The Ethereum network, U.S. Treasury yields, and digital assets have recently been under the spotlight as the staking rate of ether experiences a decline. This drop to 3.7% annualized, compared to 8% in June, is attributed to the rising U.S. Treasury yields and the rewards being spread across more validators due to fewer network transaction fees. However, it’s essential to understand that comparing the staking yields of ether to U.S. fixed income yields is not a fair comparison.

Why comparing staking yields and fixed income yields isn’t fair

Treasury bonds offer a fixed nominal yield, while ether is a volatile growth asset. Additionally, since the Ethereum Merge, there has been no significant issuance of new ether tokens, unlike the increasing issuance of U.S. Treasury bonds to finance budget deficits.

Decreased wait times for Ethereum validators

While the wait times for Ethereum validators have decreased, indicating a potential balance in demand, it may also suggest a lack of overall interest in Ethereum post-Merge. Despite the introduction of new blockchain protocols, Ethereum still holds the majority of the total value locked (TVL) in the decentralized finance (DeFi) space, fluctuating between 50% and 60% over the past two years.

Decline in TVL and its correlation with traditional finance

The decline in TVL across L1 chains coincides with the increase in borrowing costs and tightening credit standards in traditional finance.
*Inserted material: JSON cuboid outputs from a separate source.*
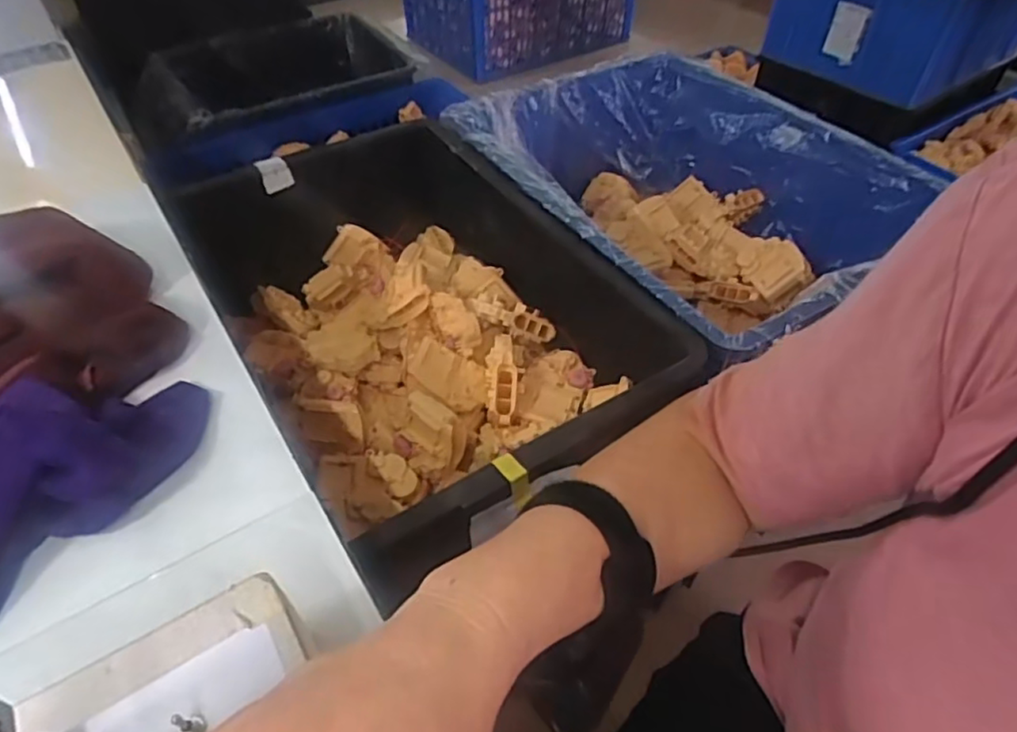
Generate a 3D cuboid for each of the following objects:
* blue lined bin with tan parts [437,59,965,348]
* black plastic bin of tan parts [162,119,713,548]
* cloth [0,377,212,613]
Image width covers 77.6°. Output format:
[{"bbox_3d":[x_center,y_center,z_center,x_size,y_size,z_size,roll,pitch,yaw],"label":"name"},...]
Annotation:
[{"bbox_3d":[0.226,-0.201,0.846,0.414,0.185,0.532,-25,52,-21],"label":"blue lined bin with tan parts"},{"bbox_3d":[-0.113,-0.052,0.704,0.354,0.169,0.549,-26,53,-22],"label":"black plastic bin of tan parts"},{"bbox_3d":[-0.251,0.046,0.352,0.101,0.055,0.160,30,54,25],"label":"cloth"}]

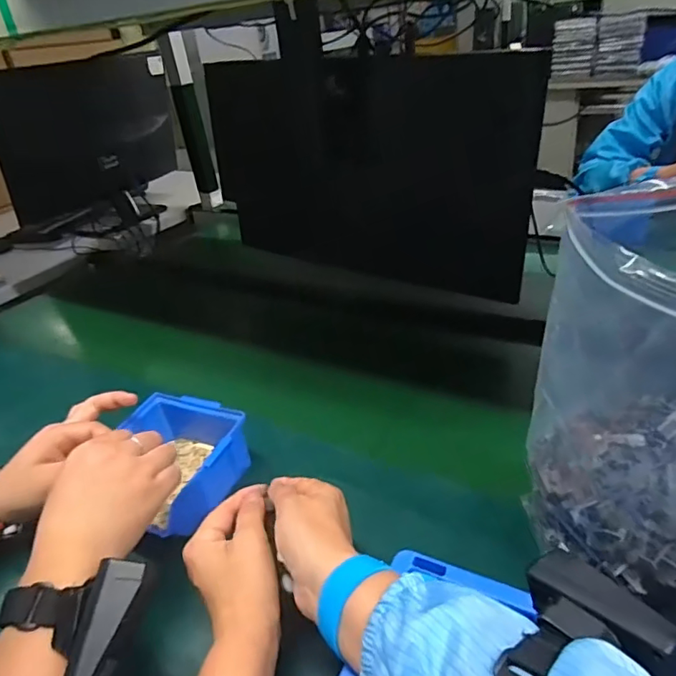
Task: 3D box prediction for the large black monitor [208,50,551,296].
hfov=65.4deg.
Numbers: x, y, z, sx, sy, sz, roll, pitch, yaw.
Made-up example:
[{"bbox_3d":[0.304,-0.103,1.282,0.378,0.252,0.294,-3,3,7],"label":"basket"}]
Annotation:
[{"bbox_3d":[0.021,-0.231,0.751,0.526,0.319,0.117,14,31,31],"label":"large black monitor"}]

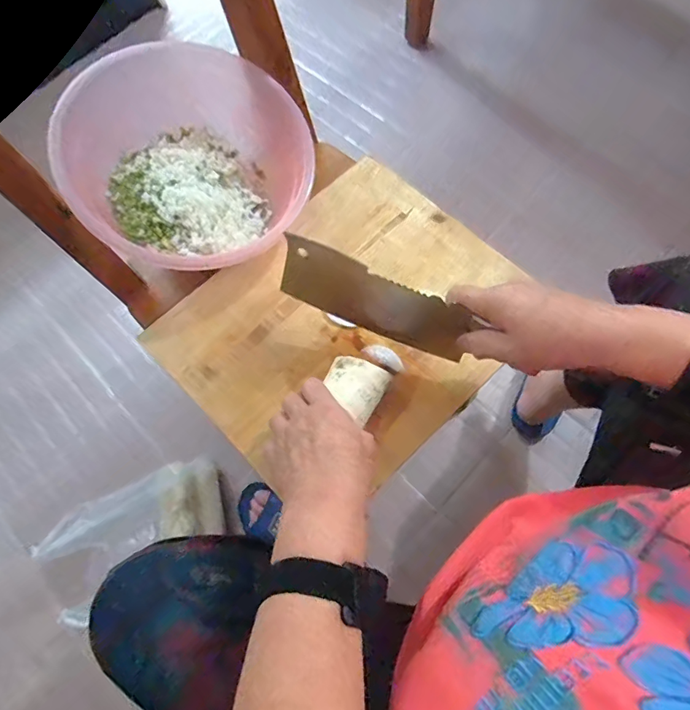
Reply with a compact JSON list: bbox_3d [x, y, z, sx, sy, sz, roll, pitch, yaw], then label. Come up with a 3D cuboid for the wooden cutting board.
[{"bbox_3d":[0.000,-0.039,0.525,0.353,0.024,0.304,-43,72,-11],"label":"wooden cutting board"}]

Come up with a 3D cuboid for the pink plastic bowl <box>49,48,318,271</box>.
[{"bbox_3d":[-0.179,-0.231,0.550,0.230,0.138,0.281,37,76,13],"label":"pink plastic bowl"}]

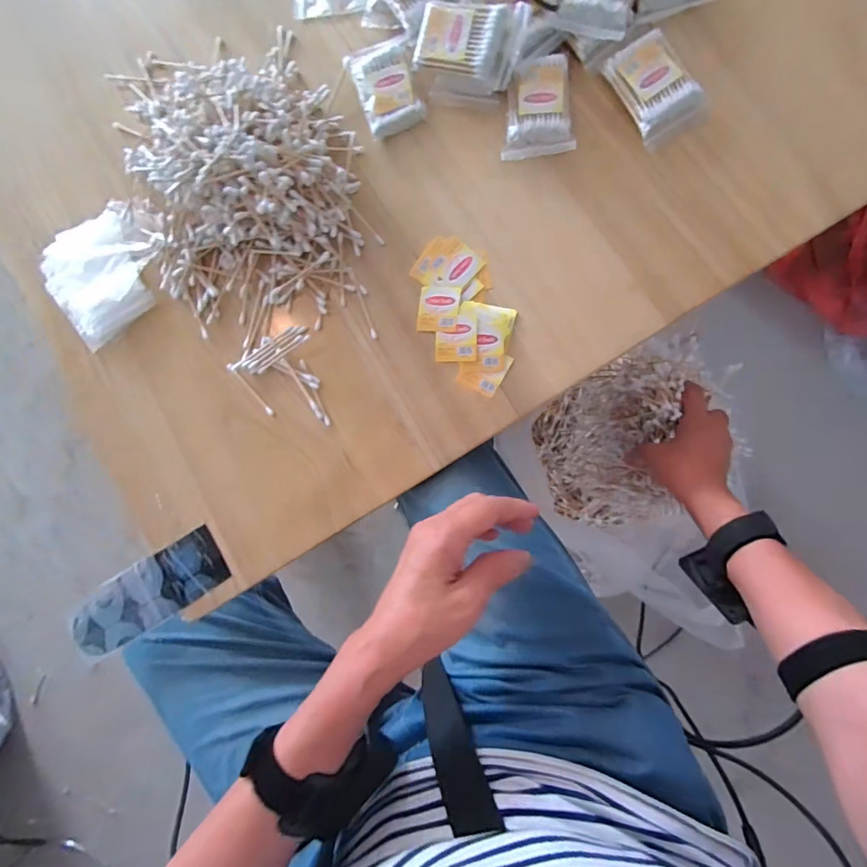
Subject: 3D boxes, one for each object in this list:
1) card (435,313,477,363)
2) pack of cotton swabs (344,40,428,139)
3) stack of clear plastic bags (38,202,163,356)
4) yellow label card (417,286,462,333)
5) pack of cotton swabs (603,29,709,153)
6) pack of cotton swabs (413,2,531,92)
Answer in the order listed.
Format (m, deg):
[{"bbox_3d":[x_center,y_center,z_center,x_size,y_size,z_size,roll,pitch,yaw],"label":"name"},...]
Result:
[{"bbox_3d":[0.021,-0.089,0.416,0.040,0.004,0.043,0,95,15],"label":"card"},{"bbox_3d":[-0.046,-0.339,0.436,0.058,0.020,0.083,-17,84,8],"label":"pack of cotton swabs"},{"bbox_3d":[-0.351,-0.169,0.466,0.130,0.023,0.124,-33,82,6],"label":"stack of clear plastic bags"},{"bbox_3d":[0.005,-0.118,0.421,0.039,0.004,0.043,6,89,15],"label":"yellow label card"},{"bbox_3d":[0.197,-0.306,0.392,0.058,0.015,0.092,-28,83,7],"label":"pack of cotton swabs"},{"bbox_3d":[0.031,-0.355,0.396,0.094,0.014,0.059,22,111,9],"label":"pack of cotton swabs"}]

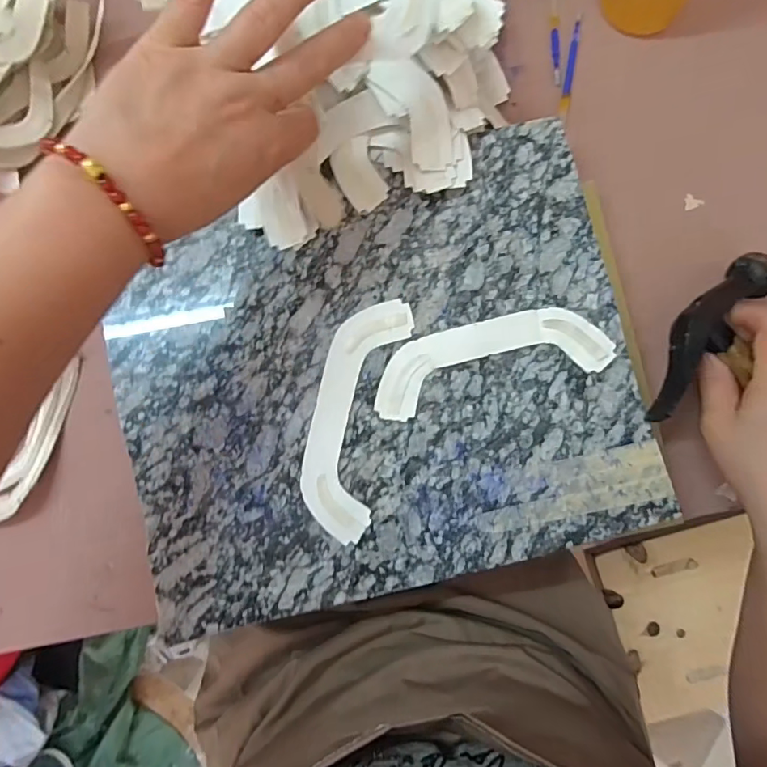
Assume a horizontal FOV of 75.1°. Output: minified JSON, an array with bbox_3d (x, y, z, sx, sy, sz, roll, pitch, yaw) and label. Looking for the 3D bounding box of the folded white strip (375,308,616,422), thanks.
[{"bbox_3d":[0.074,-0.018,0.346,0.163,0.013,0.051,-14,85,-1],"label":"folded white strip"}]

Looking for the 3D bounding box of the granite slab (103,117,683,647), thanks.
[{"bbox_3d":[-0.004,-0.002,0.353,0.349,0.031,0.281,-14,85,-1],"label":"granite slab"}]

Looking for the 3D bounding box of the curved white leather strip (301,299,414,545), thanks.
[{"bbox_3d":[-0.021,0.021,0.343,0.051,0.006,0.164,13,85,2],"label":"curved white leather strip"}]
There is a significant correlation between changes in DeFi TVL and changes in traditional market yields. Returns on capital in DeFi are benchmarked against the opportunity to hold risk-free fixed income securities.
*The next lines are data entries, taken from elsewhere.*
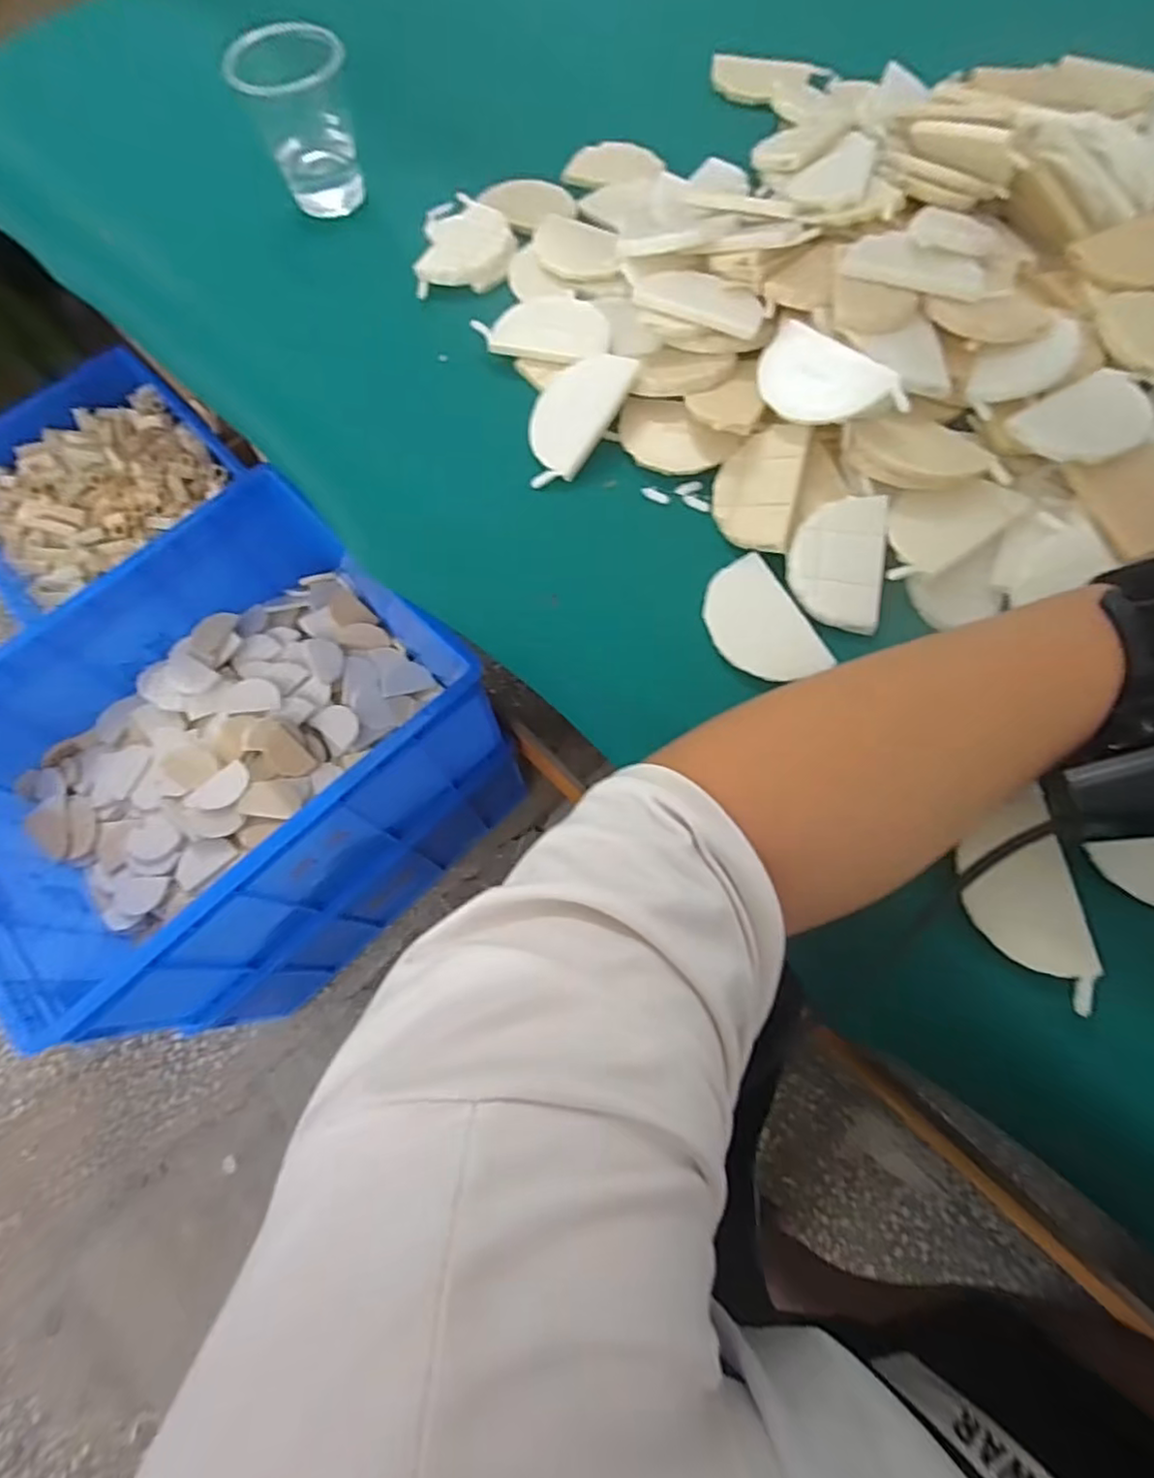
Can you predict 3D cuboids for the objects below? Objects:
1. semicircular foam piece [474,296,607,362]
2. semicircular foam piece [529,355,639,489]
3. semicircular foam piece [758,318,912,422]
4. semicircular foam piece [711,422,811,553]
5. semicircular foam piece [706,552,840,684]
[{"bbox_3d":[-0.019,-0.237,0.371,0.077,0.006,0.037,17,87,12],"label":"semicircular foam piece"},{"bbox_3d":[-0.005,-0.174,0.351,0.045,0.006,0.079,28,88,17],"label":"semicircular foam piece"},{"bbox_3d":[0.119,-0.171,0.315,0.040,0.004,0.076,-47,67,13],"label":"semicircular foam piece"},{"bbox_3d":[0.090,-0.126,0.326,0.042,0.004,0.064,12,83,29],"label":"semicircular foam piece"},{"bbox_3d":[0.085,-0.054,0.306,0.042,0.004,0.067,-26,71,-7],"label":"semicircular foam piece"}]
Understanding the link between traditional markets and DeFi markets

It is crucial for investors to comprehend the connection between traditional markets and DeFi markets when developing an investment strategy. If digital assets and DeFi applications can provide value to the real economy, they can compete with other investment opportunities. However, without real-world applications and given the trajectory of rising yields, DeFi may face challenges.
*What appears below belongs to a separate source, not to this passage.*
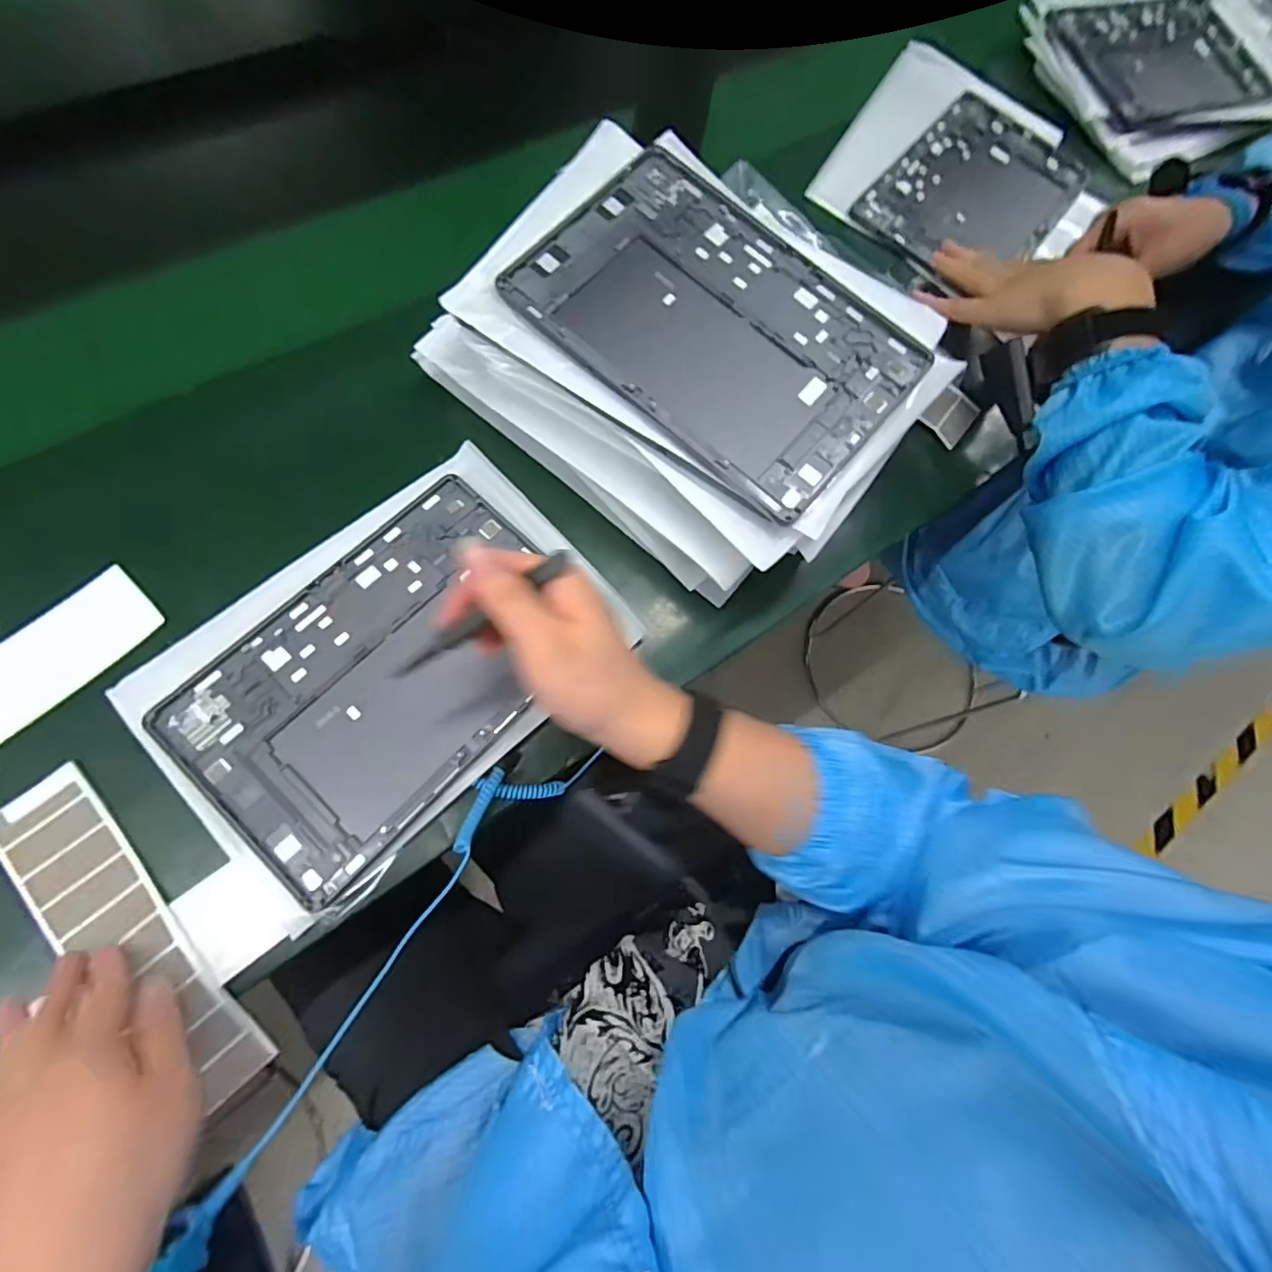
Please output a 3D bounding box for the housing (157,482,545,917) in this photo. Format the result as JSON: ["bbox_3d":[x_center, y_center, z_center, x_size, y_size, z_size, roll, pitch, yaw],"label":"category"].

Excitement about bitcoin ETFs and U.S. approval

Why were people so enthusiastic about bitcoin ETFs and their chances of U.S. approval? The Depository Trust & Clearing Corp (DTCC) is usually unexciting, but it surprised everyone! BlackRock’s proposed ETF appeared on a DTCC webpage, sparking hope among crypto enthusiasts. However, this didn’t indicate approval for BlackRock’s application. Despite this, the optimism fueled a significant bitcoin rally. Sadly, the excitement was short-lived as the ETF disappeared from the DTCC site the next day. DTCC later revealed that the BlackRock ETF had actually been listed since August. This news likely dampened the enthusiasm that had driven the rally.


In summary, the Ethereum network is experiencing a decline in demand due to rising U.S. Treasury yields. However, comparing staking yields to fixed income yields is not a fair comparison. Ethereum still holds a significant share of TVL in the DeFi space, but the decline in TVL is correlated with tightening credit standards in traditional finance. The link between traditional markets and DeFi markets is important for developing an investment strategy. Understanding the factors driving enthusiasm for digital assets, such as the excitement around bitcoin ETFs, can provide valuable insights for investors navigating the complex world of cryptocurrencies and decentralized finance.